# Rincian Tugas
Tuliskan kelanjutan berita tentang evaluasi 100 hari pemerintahan Jokowi di bawah ini, mulai sesudah kalimat terakhirnya.

# Kutipan Teks

-- -- --

Jokowi Dinilai Belum Pegang Kendali
A
A
A
JAKARTA - Pemerintahan 100 Hari Joko Widodo-Jusuf Kalla (Jokowi-JK) dinilai tidak berjalan secara maksimal sesuai harapan publik bahkan terjadi kekisruhan. Ada kesan pemerintahan belum dikendalikan sepenuhnya oleh Presiden Jokowi.
Wasekjen DPP Partai Golkar Nurul Arifin mengatakan, kekisruhan pada pemerintahan Jokowi tidak terjadi karena dijegal oleh Koalisi Merah Putih (KMP), justru dihambat oleh partai koalisinya yang tergabung dalam Koalisi Indonesia Hebat (KIH).
“KMP malah justru membuktikan posisinya mendukung pemerintahan yang sah dan mengkritik secara konstruktif. Yang kisruh justru dari keluarga KIH sendiri,” jelas kata Nurul dalam diskusi publik Universitas Paramadina bertajuk “Evaluasi 100 Hari Pemerintahan Jokowi” di Jakarta kemarin.
Lebih lanjut dia mengungkapkan, Presiden Jokowi terlihat belum memegang kendali atas pemerintahan dengan terlihat sering diintervensi pihak lain, tetapi Nurul tidak tahu apa yang menyebabkan hal itu terjadi. Yang jelas, kata Nurul, intervensi itu tidak hanya dari partai Jokowi bernaung, tetapi juga dari partai pendukung lainnya.
“Saya kira ini yang jadi koreksi. Sering kali komunikasi politik tidak berjalan baik, apakah karena komposisi struktur pemerintahan begitu berwarna ada muda-tua, senior-junior, saya tidak tahu,” kata dia. Nurul menekankan bahwa partai KMP tidak seperti yang dibayangkan selama ini, bahkan Nurul mengikuti kabar bahwa pemerintah lebih mudah bekerja sama dengan KMP. Nurul juga menilai Presiden Joko Widodo belum mampu menjadi seorang panglima bagi pemerintahannya.
“Kami lihat sekarang sedang terjadi kekisruhan, kegalauan, banyak hal yang sepertinya tidak terintegrasi dalam pemerintahan Pak Jokowi. Saya menyebutnya Presiden sebagai kepala pemerintahan belum mampu menjadi panglima di pemerintahannya,” kata Nurul. Nurul mengatakan seharusnya Jokowi bisa merasa nyaman dalam mengambil segala keputusan karena banyaknya dukungan rakyat kepada dia.

-- -- --

# Data yang Diberikan
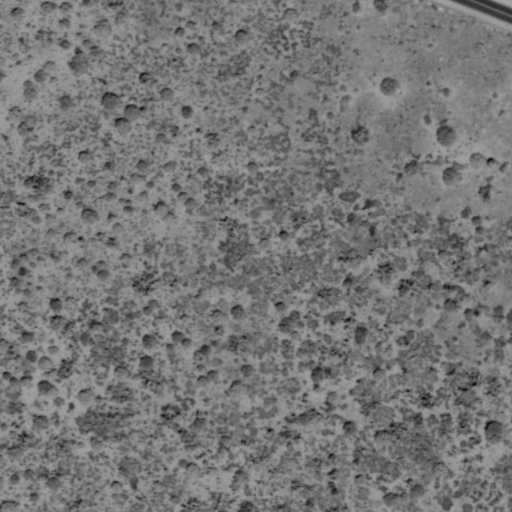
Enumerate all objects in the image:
road: (494, 6)
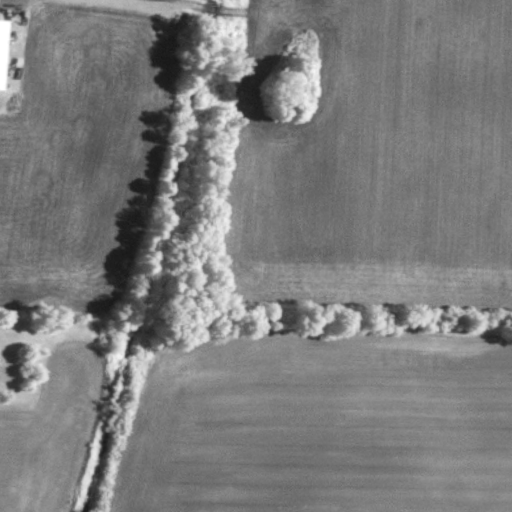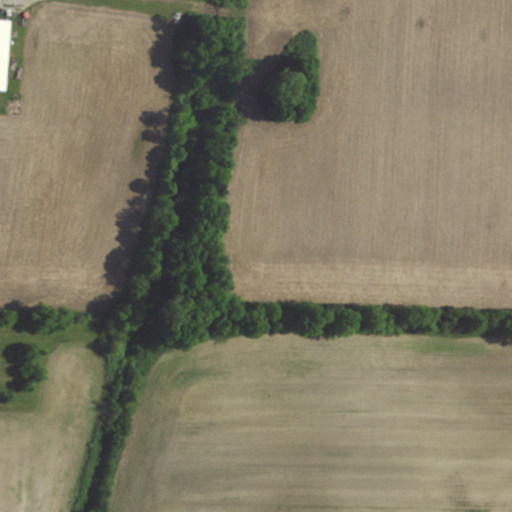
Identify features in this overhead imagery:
building: (0, 30)
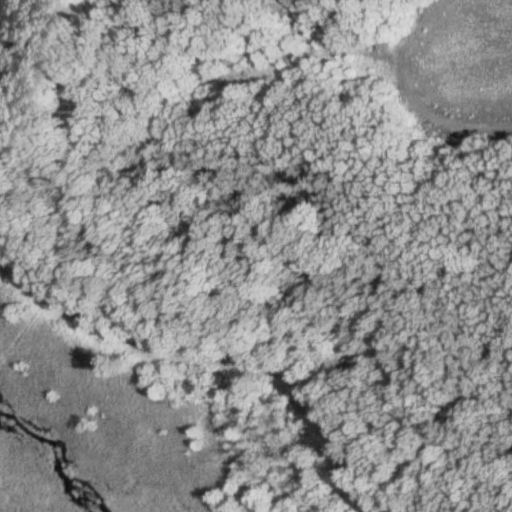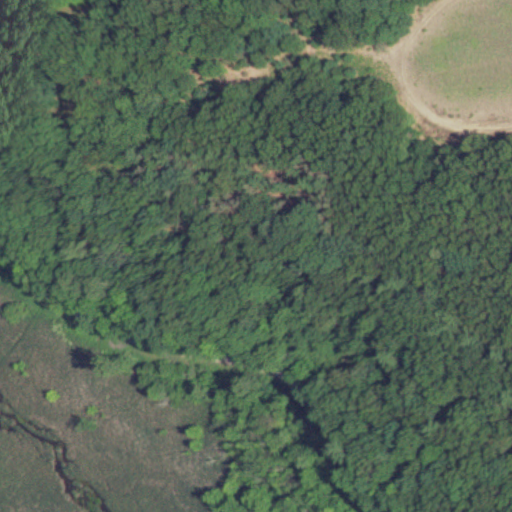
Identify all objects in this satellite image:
road: (233, 345)
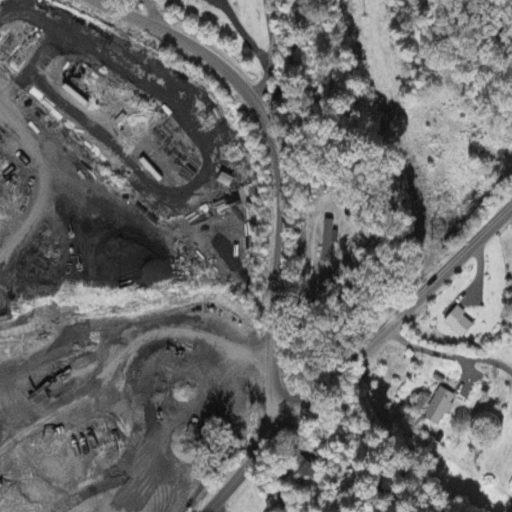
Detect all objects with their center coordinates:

-- -- --

# Hasil Latihan
“Kami berharap Pak Jokowi bisa lebih tampil untuk mengintegrasikan kekuatan yang dimiliki. Dengan gayanya, kita harap Pak Jokowi bisa jadi panglima pemerintahan ini, misalnya ada kasus hukum yang aroma politiknya kuat, kami harap jangan ada intervensi politik,” ujar dia.
Politikus PDIP Effendi Simbolon mempertanyakan peran Dewan Pertimbangan Presiden (Wantimpres) pada pemerintahan Jokowi-JK dalam merekomendasikan solusi atas persoalan KPK dan Polri. “Ketika Presiden ingin menyelesaikan masalah KPK dan Polri, yang dipanggil Wantimpres dong. Artinya ring dalam dong dimanfaatkan, tetapi ini malah dipanggil orang di luar sistem (tim independen),” kata dia.
Menurut Effendi, seharusnya Presiden Jokowi mengajak bicara orang-orang dalam sistem pemerintahannya, dan jika Presiden lebih meminta bantuan orang-orang di luar sistem untuk menjaring rekomendasi maka posisi Wantimpres hanya menjadi stempel.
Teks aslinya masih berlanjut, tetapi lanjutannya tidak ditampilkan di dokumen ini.